Dona Maria todas as tardes vai jogar carta, e costuma só voltar tarde de noite. “Não levo dinheiro, ele vai só anotando lá. Hoje perdi e depois ganhei, trouxe ainda 19 contos no bolso!”. Ela e seu fusca vermelho, para cima e abaixo. Magno também tem um fusca, amarelo o dele.

Dona Maria teve filho cedo. Com 16 teve o Betinho, e a filha deste com 13 já esperava bebê, daqui a pouco serei tataravó. E eu, caminhando pela cidade para conhecer a região, indo ao mercado, parecia mesmo que já os conhecia há anos, sobretudo Betinho, que eu havia conhecido essa manhã e se tornara ao mesmo tempo amigo, mestre e irmão.





Não achei que felicidade pudesse transbordar assim, de relações tão curtas e de maneira tão silenciosa. Mas escorre água de meus olhos e aqui, no trem, meu coração se inunda de alegria em viver e conhecer tais realidades regadas de doçura e pureza.

3 comentários:

Anônimo disse...

Genifer,

Tô encantado!!! Que delícia de caminho.

Nossa. Lindo, lindo, lindo, lindo, lindo!!!!!

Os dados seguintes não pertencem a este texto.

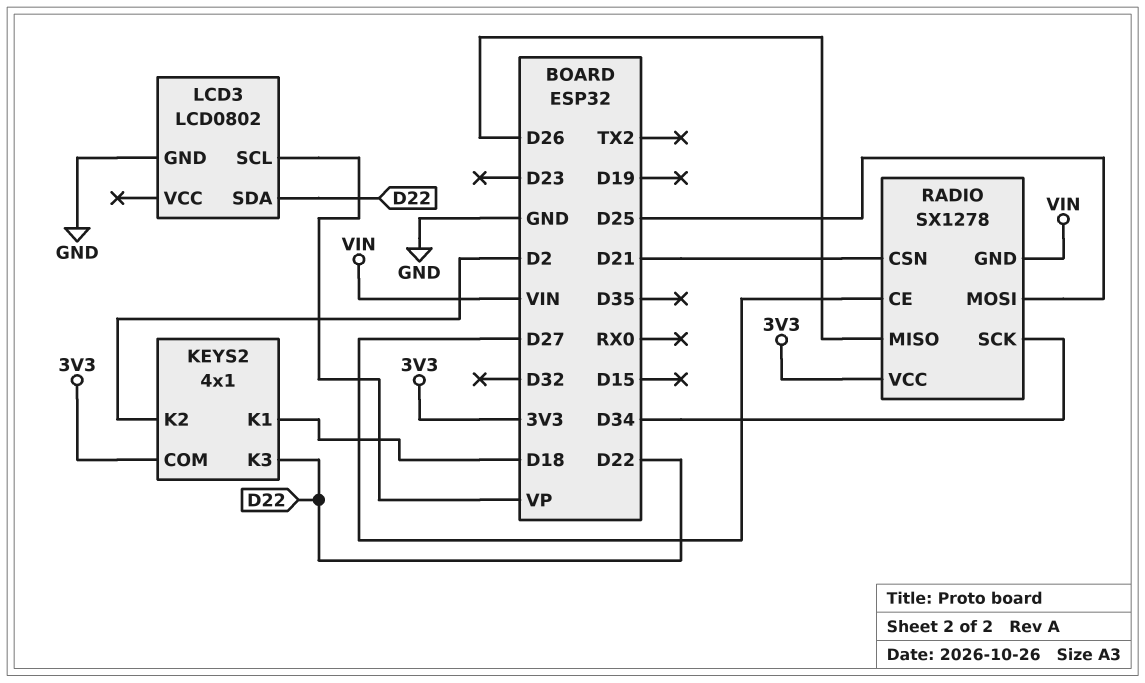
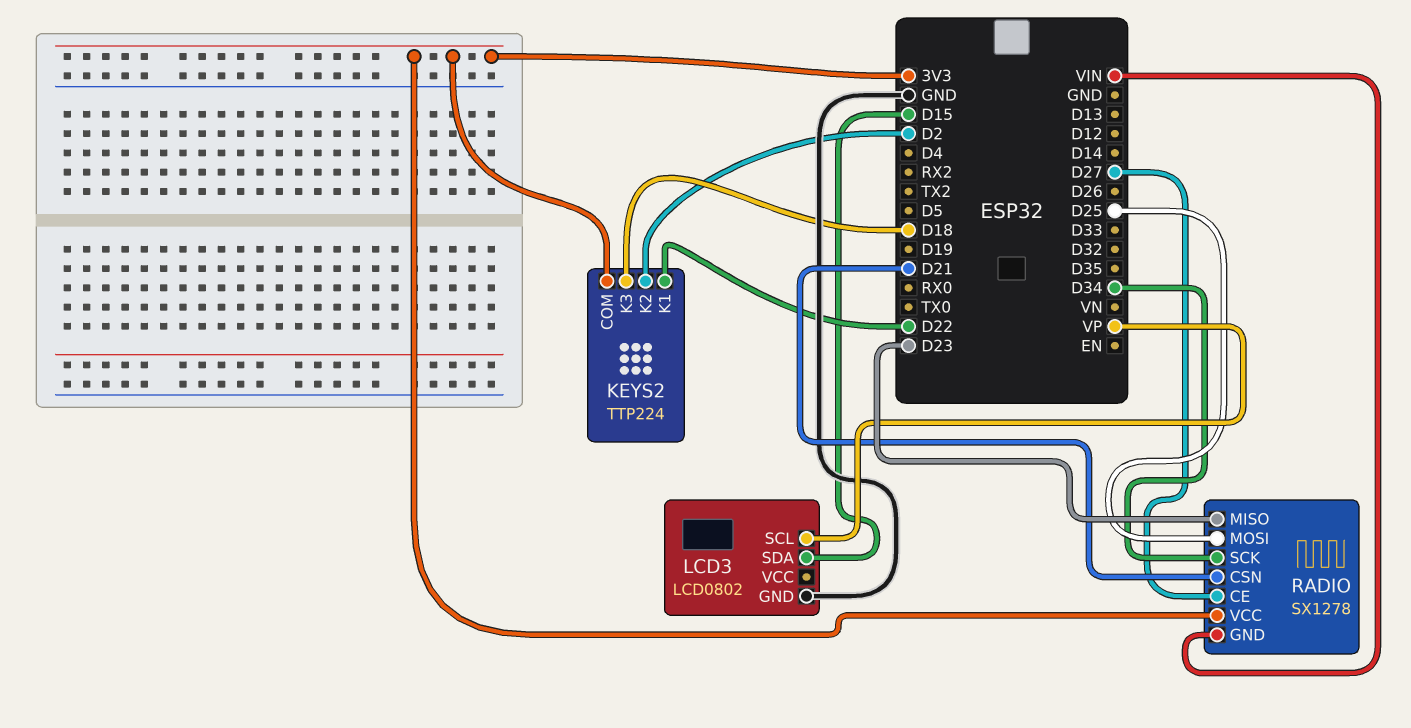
KEYS2: 4x1 -> TTP224
KEYS2 pin K1: D18 -> D22
KEYS2 pin K3: D22 -> D18
LCD3 pin SDA: D22 -> D15
RADIO pin MISO: D26 -> D23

PARABÉNS pela sua arte, pela sua vida. Ótima viagem. Esteja muito bem e feliz!!!

Lindo blog.

Grande beijo.

Unknown disse...
Este comentário foi removido pelo autor.
Unknown disse...

Olá Genifer!
Nesse último final de semana estive com minha família, em Mogi das Cruzes. Sou neta da D.Maria, sobrinha do Betinho e filha da Marisa.
Em nosso almoço de domingo minha avó e minha mãe me contaram emocionadas sobre a sua volta, acompanhada de Tintim.
Passaram um longo tempo falando sobre você, sua arte, taleto, persistência, bondade, coragem, criatividade, sensibilidade e tantas outras coisas lindas que me disseram de você, de seu filho Valentim e sua família da estrada.
Intrigada com um trabalho tão bonito, corri na internet buscar mais informações sobre vocês.
Cá estou , encantada e emocionada, assim como eles. Minha família realmente possui personagens incríveis da vida. E me encantou como você, em tão pouco tempo conseguiu captar a essência de cada um. "sorriu como quem sabe que é arteira, menino que brinca com fogo", essa é minha avó, agora com quase 82, mas com essência de menina travessa.
Passei para conhecer mais sobre seu trabalho (desde ontem de noite estou fuçando, blogs, site, vídeos no youtube), mas também para lhe agradecer o olhar sensível que teve sobre eles, você os fez sentirem-se especiais.
Continue emocionando todos aqueles que cruzarem seu caminho, com essa arte tão linda que faz e com esse olhar sensível sobre o outro.
Um abraço apertado,
Juliana
Obs: Se um dia vier a Brasília já tem uma amiga por aqui.